[TEXTO]

Tokio reconsidera su constitución pacifista, alarmando a sus vecinos.
En febrero de 1946, apenas seis meses después de que dos bombas atómicas devastaran las ciudades de Hiroshima y Nagasaki, dando fin a la Segunda Guerra Mundial en el Pacífico, el Cuartel General de los Aliados en Tokio —a iniciativa de su líder, el general Douglas MacArthur— discretamente propuso una idea tan radical que, al momento de su adopción nueve meses después, algunos miembros conservadores del gabinete japonés “lloraron abiertamente”, como lo escribió el historiador John Dower en su libro ganador del Pulitzer en 1999, Embracing Defeat.
MacArthur había insistido en que Japón adoptase una “Constitución de paz”. En su preámbulo renuncia rotundamente a la guerra, y en su famoso “Artículo 9” el país se compromete formalmente a seguir un curso pacifista. Las limitaciones militares que así se le impusieron a Japón han enfurecido por seis décadas a los miembros más belicosos del Partido Democrático Liberal que gobierna en aquel país.
Al paso de los años, conforme Japón floreció económicamente, hombres como el exprimer ministro Nobusuke Kishi han tratado de impulsar a las fuerzas armadas japonesas sin violar la Constitución. Así, en 1960 —a pesar de una oposición implacable de la izquierda (por entonces una fuerza política mucho más potente que hoy día) —, Kishi firmó el Tratado de Seguridad EE UU-Japón con Washington, obligando a Tokio a tener un papel activo en la autodefensa durante la Guerra Fría.

[/TEXTO]
[CONJUNTO DE DATOS]

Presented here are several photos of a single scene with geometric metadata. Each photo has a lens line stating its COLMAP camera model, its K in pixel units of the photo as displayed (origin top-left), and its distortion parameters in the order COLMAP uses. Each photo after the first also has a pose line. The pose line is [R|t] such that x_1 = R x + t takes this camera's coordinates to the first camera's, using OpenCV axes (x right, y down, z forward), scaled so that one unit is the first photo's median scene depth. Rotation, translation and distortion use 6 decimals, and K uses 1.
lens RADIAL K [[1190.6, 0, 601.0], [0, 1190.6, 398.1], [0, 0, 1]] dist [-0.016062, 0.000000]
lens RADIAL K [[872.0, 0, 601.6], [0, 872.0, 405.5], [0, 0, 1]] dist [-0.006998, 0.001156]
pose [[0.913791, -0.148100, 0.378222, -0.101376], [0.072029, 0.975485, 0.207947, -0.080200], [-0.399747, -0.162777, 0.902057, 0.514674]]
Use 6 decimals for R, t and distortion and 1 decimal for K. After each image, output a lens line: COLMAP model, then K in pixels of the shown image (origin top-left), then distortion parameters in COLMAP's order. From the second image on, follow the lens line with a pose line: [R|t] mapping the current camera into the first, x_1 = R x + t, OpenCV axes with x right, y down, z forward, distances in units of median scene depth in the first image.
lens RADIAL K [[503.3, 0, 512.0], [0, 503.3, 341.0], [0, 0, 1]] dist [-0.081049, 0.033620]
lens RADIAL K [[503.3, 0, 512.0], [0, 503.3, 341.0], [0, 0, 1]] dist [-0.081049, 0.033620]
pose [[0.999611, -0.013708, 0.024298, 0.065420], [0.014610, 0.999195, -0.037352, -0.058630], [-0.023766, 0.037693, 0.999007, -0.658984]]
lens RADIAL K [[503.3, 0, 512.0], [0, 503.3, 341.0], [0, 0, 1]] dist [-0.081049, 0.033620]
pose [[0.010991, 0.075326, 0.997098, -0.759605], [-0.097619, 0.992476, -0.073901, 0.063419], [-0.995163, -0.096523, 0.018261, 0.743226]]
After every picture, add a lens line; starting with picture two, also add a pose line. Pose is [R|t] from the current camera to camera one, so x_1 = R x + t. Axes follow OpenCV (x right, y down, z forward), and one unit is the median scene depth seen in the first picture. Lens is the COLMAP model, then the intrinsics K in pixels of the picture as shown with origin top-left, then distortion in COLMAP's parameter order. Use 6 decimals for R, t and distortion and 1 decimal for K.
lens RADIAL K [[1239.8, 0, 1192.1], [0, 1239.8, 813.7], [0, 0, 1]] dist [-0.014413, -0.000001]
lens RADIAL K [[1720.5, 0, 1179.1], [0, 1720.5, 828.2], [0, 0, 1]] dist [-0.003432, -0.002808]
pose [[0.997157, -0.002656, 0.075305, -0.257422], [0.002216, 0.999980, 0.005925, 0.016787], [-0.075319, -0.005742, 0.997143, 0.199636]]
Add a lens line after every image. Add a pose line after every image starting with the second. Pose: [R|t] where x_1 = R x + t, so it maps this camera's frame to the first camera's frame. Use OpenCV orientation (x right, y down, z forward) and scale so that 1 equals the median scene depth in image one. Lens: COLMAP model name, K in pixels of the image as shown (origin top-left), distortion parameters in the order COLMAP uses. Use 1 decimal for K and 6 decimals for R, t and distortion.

[/CONJUNTO DE DATOS]

--- EJERCICIO ---
Copia tal cual el pasaje del texto sobre la constitución pacifista de Japón que va entre "MacArthur había insistido" y "la Guerra Fría.", con ambos incluidos.

--- RESPUESTA ---
MacArthur había insistido en que Japón adoptase una “Constitución de paz”. En su preámbulo renuncia rotundamente a la guerra, y en su famoso “Artículo 9” el país se compromete formalmente a seguir un curso pacifista. Las limitaciones militares que así se le impusieron a Japón han enfurecido por seis décadas a los miembros más belicosos del Partido Democrático Liberal que gobierna en aquel país.
Al paso de los años, conforme Japón floreció económicamente, hombres como el exprimer ministro Nobusuke Kishi han tratado de impulsar a las fuerzas armadas japonesas sin violar la Constitución. Así, en 1960 —a pesar de una oposición implacable de la izquierda (por entonces una fuerza política mucho más potente que hoy día) —, Kishi firmó el Tratado de Seguridad EE UU-Japón con Washington, obligando a Tokio a tener un papel activo en la autodefensa durante la Guerra Fría.